-------- EXERCISE DATA
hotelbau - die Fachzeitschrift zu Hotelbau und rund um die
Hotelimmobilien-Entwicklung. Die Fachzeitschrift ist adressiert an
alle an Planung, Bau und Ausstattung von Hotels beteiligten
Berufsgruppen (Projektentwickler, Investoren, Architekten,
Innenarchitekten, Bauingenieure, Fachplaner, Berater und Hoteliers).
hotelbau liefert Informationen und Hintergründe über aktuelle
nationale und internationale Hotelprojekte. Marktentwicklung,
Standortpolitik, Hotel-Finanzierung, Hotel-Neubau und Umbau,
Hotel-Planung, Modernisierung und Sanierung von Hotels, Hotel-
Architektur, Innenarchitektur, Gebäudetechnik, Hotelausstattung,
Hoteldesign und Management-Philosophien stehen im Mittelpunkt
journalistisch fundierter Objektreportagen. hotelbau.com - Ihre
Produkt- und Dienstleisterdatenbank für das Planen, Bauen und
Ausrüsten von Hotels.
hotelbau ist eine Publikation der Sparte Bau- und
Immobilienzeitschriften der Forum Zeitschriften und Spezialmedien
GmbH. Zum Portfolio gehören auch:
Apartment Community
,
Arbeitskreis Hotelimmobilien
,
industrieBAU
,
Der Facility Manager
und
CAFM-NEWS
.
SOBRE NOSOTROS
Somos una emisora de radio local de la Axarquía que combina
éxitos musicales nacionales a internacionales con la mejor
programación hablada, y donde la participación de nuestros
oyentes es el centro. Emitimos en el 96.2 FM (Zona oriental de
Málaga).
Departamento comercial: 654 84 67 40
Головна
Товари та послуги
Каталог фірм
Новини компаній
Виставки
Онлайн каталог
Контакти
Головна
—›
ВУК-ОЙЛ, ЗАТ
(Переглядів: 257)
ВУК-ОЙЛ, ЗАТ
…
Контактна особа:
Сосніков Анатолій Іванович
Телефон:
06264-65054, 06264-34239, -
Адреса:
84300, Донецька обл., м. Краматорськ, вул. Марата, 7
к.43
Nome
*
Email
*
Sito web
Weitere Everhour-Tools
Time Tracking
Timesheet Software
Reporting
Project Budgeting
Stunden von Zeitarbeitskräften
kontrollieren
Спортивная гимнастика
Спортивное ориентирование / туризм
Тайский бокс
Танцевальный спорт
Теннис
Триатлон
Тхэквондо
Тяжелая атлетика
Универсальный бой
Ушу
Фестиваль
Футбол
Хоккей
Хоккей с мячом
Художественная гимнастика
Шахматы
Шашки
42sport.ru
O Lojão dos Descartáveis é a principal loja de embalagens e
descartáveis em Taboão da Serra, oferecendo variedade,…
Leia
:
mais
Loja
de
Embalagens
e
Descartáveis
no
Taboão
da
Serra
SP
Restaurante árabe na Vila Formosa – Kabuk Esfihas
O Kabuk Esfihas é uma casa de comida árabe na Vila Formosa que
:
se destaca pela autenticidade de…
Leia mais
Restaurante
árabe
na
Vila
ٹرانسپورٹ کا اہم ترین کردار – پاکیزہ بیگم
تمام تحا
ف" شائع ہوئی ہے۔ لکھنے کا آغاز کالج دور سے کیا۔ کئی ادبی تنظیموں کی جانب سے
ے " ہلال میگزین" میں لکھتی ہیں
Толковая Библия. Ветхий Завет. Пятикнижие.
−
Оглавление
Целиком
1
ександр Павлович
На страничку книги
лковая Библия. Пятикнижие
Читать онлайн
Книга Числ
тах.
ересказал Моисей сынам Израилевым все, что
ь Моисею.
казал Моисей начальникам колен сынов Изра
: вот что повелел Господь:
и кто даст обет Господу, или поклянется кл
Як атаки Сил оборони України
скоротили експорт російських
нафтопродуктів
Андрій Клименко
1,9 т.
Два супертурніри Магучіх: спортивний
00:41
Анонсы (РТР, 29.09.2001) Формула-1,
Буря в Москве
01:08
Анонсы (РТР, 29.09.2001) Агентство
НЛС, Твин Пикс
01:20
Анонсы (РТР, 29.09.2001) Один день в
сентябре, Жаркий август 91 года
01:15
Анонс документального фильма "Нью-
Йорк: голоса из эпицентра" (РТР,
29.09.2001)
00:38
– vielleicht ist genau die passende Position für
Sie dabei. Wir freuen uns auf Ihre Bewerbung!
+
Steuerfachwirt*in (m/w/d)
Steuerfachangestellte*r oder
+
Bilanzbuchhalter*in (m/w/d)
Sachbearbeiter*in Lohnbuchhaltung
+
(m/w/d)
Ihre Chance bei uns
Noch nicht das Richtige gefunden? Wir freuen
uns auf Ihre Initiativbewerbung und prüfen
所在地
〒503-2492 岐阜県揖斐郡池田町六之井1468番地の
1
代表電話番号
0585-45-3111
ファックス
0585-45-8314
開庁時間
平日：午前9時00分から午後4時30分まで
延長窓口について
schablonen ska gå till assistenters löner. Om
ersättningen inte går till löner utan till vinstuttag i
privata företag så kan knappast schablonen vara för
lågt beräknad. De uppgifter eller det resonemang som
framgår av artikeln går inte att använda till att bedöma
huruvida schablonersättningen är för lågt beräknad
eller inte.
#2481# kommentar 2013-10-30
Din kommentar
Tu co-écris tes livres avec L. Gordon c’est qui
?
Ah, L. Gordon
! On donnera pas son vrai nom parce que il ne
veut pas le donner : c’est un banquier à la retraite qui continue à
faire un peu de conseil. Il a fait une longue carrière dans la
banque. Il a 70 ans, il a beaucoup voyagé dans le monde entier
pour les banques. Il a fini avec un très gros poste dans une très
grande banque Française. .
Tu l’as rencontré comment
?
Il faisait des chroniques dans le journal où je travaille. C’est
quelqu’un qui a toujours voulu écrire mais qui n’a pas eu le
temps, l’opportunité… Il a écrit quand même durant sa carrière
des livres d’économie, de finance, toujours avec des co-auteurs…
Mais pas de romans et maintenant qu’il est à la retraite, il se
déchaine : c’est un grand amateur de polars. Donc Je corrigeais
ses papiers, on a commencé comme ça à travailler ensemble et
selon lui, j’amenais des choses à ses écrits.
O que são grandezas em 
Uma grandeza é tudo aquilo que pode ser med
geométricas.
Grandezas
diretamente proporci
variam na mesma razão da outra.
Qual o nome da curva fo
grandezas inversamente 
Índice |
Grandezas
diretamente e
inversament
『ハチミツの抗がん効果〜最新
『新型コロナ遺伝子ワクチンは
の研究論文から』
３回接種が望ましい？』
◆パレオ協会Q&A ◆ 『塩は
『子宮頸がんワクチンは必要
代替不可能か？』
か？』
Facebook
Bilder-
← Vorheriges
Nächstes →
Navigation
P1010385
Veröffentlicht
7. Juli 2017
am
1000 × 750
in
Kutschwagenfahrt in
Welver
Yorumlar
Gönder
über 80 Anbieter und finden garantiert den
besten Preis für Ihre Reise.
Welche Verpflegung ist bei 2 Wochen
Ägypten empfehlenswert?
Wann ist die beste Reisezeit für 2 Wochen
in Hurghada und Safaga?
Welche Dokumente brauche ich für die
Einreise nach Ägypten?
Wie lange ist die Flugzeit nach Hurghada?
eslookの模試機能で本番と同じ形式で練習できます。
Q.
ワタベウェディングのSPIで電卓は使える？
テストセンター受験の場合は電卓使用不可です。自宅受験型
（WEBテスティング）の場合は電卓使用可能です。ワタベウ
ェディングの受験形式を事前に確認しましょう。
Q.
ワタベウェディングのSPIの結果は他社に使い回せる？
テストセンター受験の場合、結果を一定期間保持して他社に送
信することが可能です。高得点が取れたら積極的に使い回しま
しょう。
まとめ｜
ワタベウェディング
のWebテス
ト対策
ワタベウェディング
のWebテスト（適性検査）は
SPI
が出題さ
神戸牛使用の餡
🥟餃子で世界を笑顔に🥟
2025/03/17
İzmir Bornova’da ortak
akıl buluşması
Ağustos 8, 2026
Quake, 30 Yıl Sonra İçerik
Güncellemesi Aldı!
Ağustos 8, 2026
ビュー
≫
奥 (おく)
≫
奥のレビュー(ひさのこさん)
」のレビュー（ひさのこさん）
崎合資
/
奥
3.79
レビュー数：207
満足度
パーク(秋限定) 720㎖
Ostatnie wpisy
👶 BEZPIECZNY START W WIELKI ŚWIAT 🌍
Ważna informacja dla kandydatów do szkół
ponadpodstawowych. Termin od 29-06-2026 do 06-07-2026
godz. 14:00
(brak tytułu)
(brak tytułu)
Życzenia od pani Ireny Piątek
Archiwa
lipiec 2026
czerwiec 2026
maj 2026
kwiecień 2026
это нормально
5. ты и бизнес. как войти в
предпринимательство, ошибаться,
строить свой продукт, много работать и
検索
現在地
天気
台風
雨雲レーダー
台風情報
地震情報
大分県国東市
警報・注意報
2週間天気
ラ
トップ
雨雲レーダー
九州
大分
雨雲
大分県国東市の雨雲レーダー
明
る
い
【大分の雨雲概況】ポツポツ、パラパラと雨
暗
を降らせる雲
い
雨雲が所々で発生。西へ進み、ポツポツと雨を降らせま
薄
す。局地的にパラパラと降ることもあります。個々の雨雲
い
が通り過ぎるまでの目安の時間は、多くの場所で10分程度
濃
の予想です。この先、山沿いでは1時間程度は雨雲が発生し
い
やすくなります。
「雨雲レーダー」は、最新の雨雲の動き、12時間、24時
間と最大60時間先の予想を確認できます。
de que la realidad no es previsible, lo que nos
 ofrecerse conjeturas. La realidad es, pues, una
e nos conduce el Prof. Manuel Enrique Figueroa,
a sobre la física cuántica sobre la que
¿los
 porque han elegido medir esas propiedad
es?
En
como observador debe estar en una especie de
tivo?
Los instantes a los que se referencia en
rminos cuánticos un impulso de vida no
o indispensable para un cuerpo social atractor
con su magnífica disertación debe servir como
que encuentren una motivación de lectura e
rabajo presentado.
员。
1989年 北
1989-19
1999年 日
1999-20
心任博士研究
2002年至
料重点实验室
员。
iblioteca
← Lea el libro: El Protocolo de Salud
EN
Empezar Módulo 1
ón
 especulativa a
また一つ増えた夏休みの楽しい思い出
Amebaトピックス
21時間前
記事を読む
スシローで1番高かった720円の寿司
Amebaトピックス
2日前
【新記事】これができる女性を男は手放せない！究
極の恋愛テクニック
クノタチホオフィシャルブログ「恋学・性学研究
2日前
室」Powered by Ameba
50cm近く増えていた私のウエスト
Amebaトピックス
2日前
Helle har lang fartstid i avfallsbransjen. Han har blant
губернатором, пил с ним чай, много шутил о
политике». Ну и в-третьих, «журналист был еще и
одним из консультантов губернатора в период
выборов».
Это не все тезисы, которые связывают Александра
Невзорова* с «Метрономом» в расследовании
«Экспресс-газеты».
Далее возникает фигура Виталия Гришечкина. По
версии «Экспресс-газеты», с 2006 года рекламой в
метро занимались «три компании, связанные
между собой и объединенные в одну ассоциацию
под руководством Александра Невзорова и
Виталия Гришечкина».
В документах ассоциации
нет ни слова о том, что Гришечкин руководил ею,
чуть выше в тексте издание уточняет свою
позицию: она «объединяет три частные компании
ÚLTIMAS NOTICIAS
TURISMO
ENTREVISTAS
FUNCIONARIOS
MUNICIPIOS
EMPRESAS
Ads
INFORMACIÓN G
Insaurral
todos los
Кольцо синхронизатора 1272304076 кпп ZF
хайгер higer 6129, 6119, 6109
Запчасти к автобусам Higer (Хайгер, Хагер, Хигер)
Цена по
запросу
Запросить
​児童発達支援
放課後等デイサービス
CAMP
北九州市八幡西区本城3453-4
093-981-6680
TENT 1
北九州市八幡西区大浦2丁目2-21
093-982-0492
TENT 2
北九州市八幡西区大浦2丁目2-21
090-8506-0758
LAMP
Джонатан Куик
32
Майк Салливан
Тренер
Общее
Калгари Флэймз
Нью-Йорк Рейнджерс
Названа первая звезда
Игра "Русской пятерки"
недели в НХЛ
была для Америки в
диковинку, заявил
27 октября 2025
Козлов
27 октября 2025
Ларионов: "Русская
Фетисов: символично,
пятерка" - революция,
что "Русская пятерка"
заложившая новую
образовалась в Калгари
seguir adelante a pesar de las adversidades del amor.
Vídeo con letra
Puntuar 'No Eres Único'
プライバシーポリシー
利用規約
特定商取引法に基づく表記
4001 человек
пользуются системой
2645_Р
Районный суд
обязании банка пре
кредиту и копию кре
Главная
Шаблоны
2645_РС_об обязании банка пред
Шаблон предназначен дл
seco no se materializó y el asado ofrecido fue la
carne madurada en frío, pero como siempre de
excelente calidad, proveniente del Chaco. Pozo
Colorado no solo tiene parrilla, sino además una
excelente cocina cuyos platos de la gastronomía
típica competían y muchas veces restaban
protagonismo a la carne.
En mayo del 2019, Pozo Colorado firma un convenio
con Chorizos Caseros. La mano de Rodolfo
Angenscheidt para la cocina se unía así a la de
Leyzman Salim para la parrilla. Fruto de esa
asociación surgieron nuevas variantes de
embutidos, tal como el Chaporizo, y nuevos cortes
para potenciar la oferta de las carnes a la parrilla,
----------------
→ ABOUT THIS TASK
Transcribe exactly, and only, the lines from the one with "protagonismo a la carne." through the last line of the data.

→ WRITTEN SOLUTION
protagonismo a la carne.
En mayo del 2019, Pozo Colorado firma un convenio
con Chorizos Caseros. La mano de Rodolfo
Angenscheidt para la cocina se unía así a la de
Leyzman Salim para la parrilla. Fruto de esa
asociación surgieron nuevas variantes de
embutidos, tal como el Chaporizo, y nuevos cortes
para potenciar la oferta de las carnes a la parrilla,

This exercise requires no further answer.